Il y a bien longtemps que je n'ai pas relu le livre de Marguerite Duras dont Un barrage contre le Pacifique, film franco-cambodgien, de Rithy Panh est l'adaptation. Aussi je m'étais promis de voir le film sans chercher à y retrouver à tout prix le roman. D'ailleurs, je reste persuadée que les meilleures adaptations au cinéma sont celles de réalisateurs qui, ayant compris le sens profond du livre, savent s'en éloigner pour laisser libre cours à leur propre création.

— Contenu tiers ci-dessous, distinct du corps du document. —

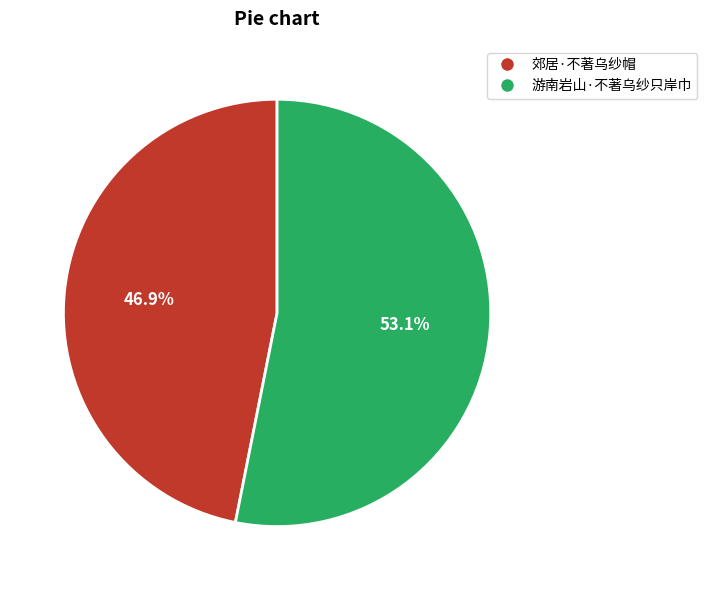

What percentage is NOT represented by 游南岩山·不著乌纱只岸巾?

46.9%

Ainsi la meilleure adaptation de Madame Bovary est celle de Manoel de Olivera : Val d'Abraham qui est en fait une transposition, au Portugal, dans les années 60, du personnage d'Emma, et non celle de Vincente Minelli qui cherche à "réhabiliter" la malheureuse Emma en la transformant en héroïne romantique. Et encore moins celle de Claude Chabrol qui est pourtant une lecture (trop) fidèle et plate du roman de Flaubert!

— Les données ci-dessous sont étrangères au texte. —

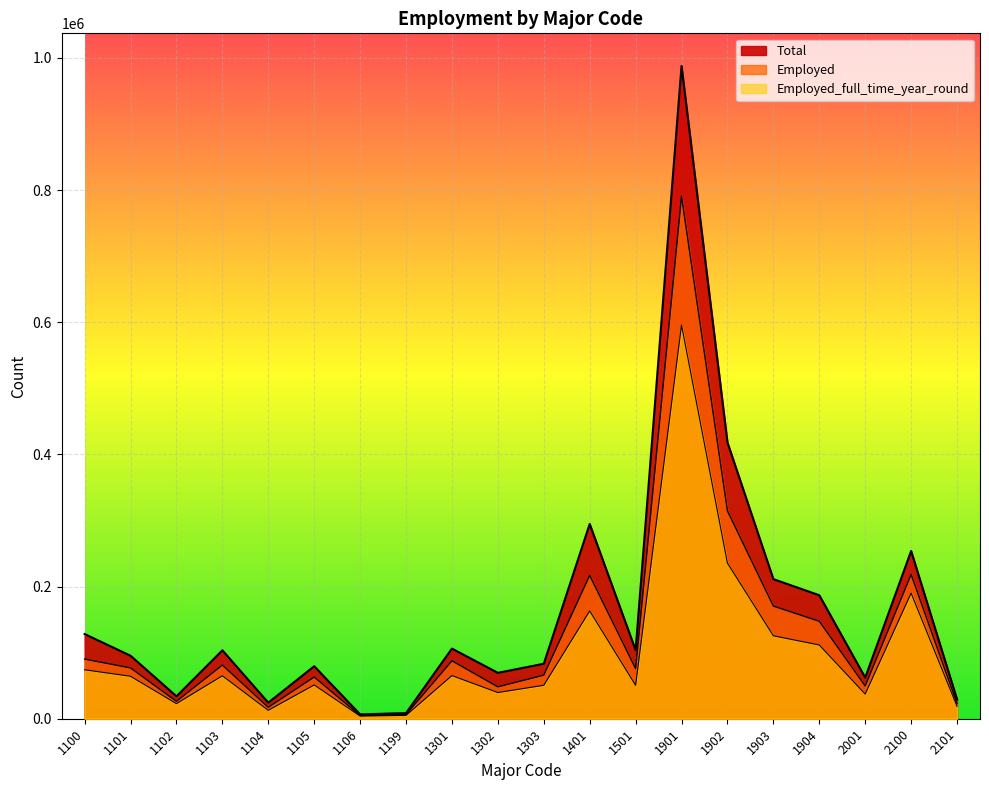

Count the number of categories in the chart.

20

Mais je m'égare. Retournons à Marguerite Duras. J'étais donc prête à ne pas chercher à retrouver les détails du roman mais je pensais y rencontrer au moins les deux personnages principaux : La femme, qui a la grandeur de Sisyphe, courageuse jusqu'à l'absurdité, admirable dans le combat inégal qu'elle mène et ... L'Océan, à l'égal d'un Dieu, soulignant la démesure de l'héroïne. Or, de ces deux personnages, l'océan est pratiquement absent, ridicule quand il apparaît (sauf dans la scène où on l'entend sans le voir, ce qui lui donne enfin une présence!) et la femme est vue par le petit bout de la lorgnette, mesquine dans ses petits tracas, interprétée par Isabelle Hupert toujours froide et distante, presque à la limite du faux, quel que soit le rôle qu'elle incarne, incapable de passion et de démesure. Finalement, ce n'est pas elle le personnage clef de l'action mais la fille Suzanne et ses relations troubles avec le chinois qui préfigure l'Amant. Bref! Il semble que le sujet réel du roman ait peu intéressé Rithy Panh. Et c'est bien dommage!
Quel est alors l'intérêt du film? La beauté des acteurs incarnant José (peu convaincant pourtant, trop lisse) et Suzanne. La vision du peuple, serviteurs et paysans, accablés par le colonialisme, ceci traité d'une manière anecdotique. La beauté des paysages et des images et, certes, à ce niveau, le film est irréprochable. Mais aucune émotion envers ces personnages dont on suit les tribulations, à distance, d'où un certain ennui!